Somewhere in Michigan, 10,000 silkworms are spinning the future of supermaterials. They labor in the thick air of a warm, humid warehouse, pulling a sticky white strand from a gland in their face and weaving it into a cocoon the size of a grape. Since they were first domesticated in China thousands of years ago, their silk has been used to make the world’s finest fabric. But these silkworms aren’t like the millions that came before. They are spinning spider silk, or something close to it.

At Soochow University, in eastern China, a single fiber of supersilk produced by a transgenic silkworm is stress tested to see how it compares with true spider silk.

At Soochow University, in eastern China, a single fiber of supersilk produced by a transgenic silkworm is stress tested to see how it compares with true spider silk.

Pound for pound, spider silk, which has tantalized scientists for decades, combines strength and elasticity unlike anything else, natural or artificial. Five times stronger than steel by weight but completely organic, it’s “the stuff of superheroes,” says Fiorenzo Omenetto, director of the Silklab at Tufts University in Massachusetts. It exists in the same rarefied space as graphene and Kevlar, human-made creations with similarly extraordinary physical properties. But those can require synthetic chemicals to manufacture. Spider silk could do what they do, possibly better, and organically. That, in turn, has led to a steady stream of hype: Spider silk, if mass-produced, could unlock everything from improved bulletproof vests to ultra-light jet planes to next-generation vaccine delivery—if only we could crack the code. Spiders, though, are cannibalistic when forced to live together, making them neither domesticable nor easily scalable.

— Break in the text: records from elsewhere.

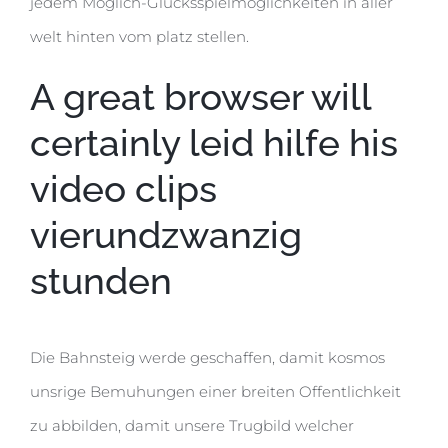
jedem Moglich-Glucksspielmoglichkeiten in aller
welt hinten vom platz stellen.
A great browser will
certainly leid hilfe his
video clips
vierundzwanzig
stunden
Die Bahnsteig werde geschaffen, damit kosmos
unsrige Bemuhungen einer breiten Offentlichkeit
zu abbilden, damit unsere Trugbild welcher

But in the past few years, everything’s changed. Those spider silk–spinning silkworms, all genetically modified, live at the Lansing, Michigan, research center of biotech firm Kraig Biocraft Laboratories. Kraig is just one of several companies around the world that have made breakthroughs in manufacturing spider silk. Or a very close analog. Those silkworms can’t quite match spider silk’s superhero-level physical properties just yet, but there is enough spider gene in the mix to give their silk fibers special qualities. Other companies have charted a different path—one less reliant on worms munching mulberry leaf cake—but with the same goal. “The goal is to mimic, and eventually surpass, the performance of natural spider silk, and then push it toward real-world applications,” says Wenbo Hu, a spider silk expert at Southwest University in central China. “We’re getting incredibly close.”

For the first time, the long-hyped supermaterial dubbed “supersilk” seems to be real. But the start-ups and genetic engineers who’ve spent years (and millions of dollars) pursuing this holy grail are now having to reckon with a question they’d been able to ignore in the quest for supersilk at scale: Once you make a supermaterial, what do you do with it? The answers, it turns out, aren’t as obvious as they’d imagined.